THE need for Newcastle United to make an instant return to the top flight has been underlined by the revelation the club is losing around £500,000 a week in the Championship.
United made drastic cutbacks in the summer following relegation, but have still needed to be bankrolled by owner Mike Ashley after he failed to find a buyer. The size of United’s losses makes it imperative that promotion is achieved this season or even bigger cuts will be made in order to ensure the club’s survival in May.
The Journal revealed before Christmas that Ashley had loaned the club £20m to cover everyday running costs. It is understood the retail entrepreneur may put even more of his own money in before the end of the campaign because of the extent of the losses, although the books have been boosted by crowds of more than 40,000 in recent weeks.
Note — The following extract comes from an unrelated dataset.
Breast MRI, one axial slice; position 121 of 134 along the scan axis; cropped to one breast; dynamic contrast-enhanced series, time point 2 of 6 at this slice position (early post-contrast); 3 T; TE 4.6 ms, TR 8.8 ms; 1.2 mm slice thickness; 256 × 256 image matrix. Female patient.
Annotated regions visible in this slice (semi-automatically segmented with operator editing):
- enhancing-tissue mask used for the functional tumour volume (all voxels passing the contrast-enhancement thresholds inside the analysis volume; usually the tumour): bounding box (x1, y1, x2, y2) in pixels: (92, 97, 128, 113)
A senior United source said: “Newcastle United couldn’t survive at the moment without Mike’s money, it’s as simple as that. If Mike and the banks weren’t willing to cover the cost of relegation Newcastle may well be in a Portsmouth situation. It is costing Mike £500,000-a-week this season to keep Newcastle running without making further cutbacks, yet some people are saying the club should be able to wipe its own mouth, that it should be able to run by itself with the income coming in.
“You can not lose £50m in revenue and expect not to have to take a hit, particularly when you have the overheads Newcastle have.
“The wage bill was reduced, but it’s still way too big for the Championship.” Although Ashley’s mistakes at St James’
Park certainly contributed to the club’s demise, he has tried to rectify them by allowing Chris Hughton to retain a wage bill in excess of £40m in the second tier.
That has enabled United’s former caretaker manager to maintain a squad which, in his opinion, has the best possible chance of returning to the top flight at the first attempt.
Ashley, though, is unlikely to allow the business to haemorrhage money in this way long term and it remains to be seen whether he looks to find a buyer again in the summer, regardless of what division the club are in.
Ashley had already cleared debts of £110m when he took control of the club back in June 2008, although it was claimed he did not want to be repaid that money as long as someone came up with the £100m asking price last year.
It is not yet clear whether he will take his £20m back this season, particularly as the squad will need significant investment if it is realistically going to compete back in the top flight.
The scale of United’s losses came on the day a report by Uefa, European football’s governing body, estimated that the 18 Premier League clubs in 2007-8 owed more money than all of the clubs in the rest of Europe’s top divisions put together.
The combined debts of these clubs stood at just under €4bn euros (£3.5bn), around four times the figure for the next most indebted top division, Spain’s La Liga.
Given Portsmouth’s demise – the club may still go out of business even if it goes into administration tomorrow – English football is heading for a prolonged period of belt tightening after the boom of the Noughties, and Newcastle are no exception.
Meanwhile, Newcastle United’s Academy side will play Crystal Palace in the FA Youth Cup at St James’ Park tonight (7pm) with manager Joe Joyce hoping the venue will be an inspiration to them.
He said: “Fortunately quite a number of the lads have been in this environment before and have played at St James’ but one or two of the younger members of the squad haven’t.
“It is good for them to see what they are trying to achieve.
“There will be a few nerves around the place, but we are coming off the back of a good victory away at Derby and they are very focused on what we are trying to do.
“We’ve lost one game in 16 and we have great belief. Having said that, we need to make sure we aren’t complacent. We’re the home team and onus is on us to take the game to Crystal Palace.”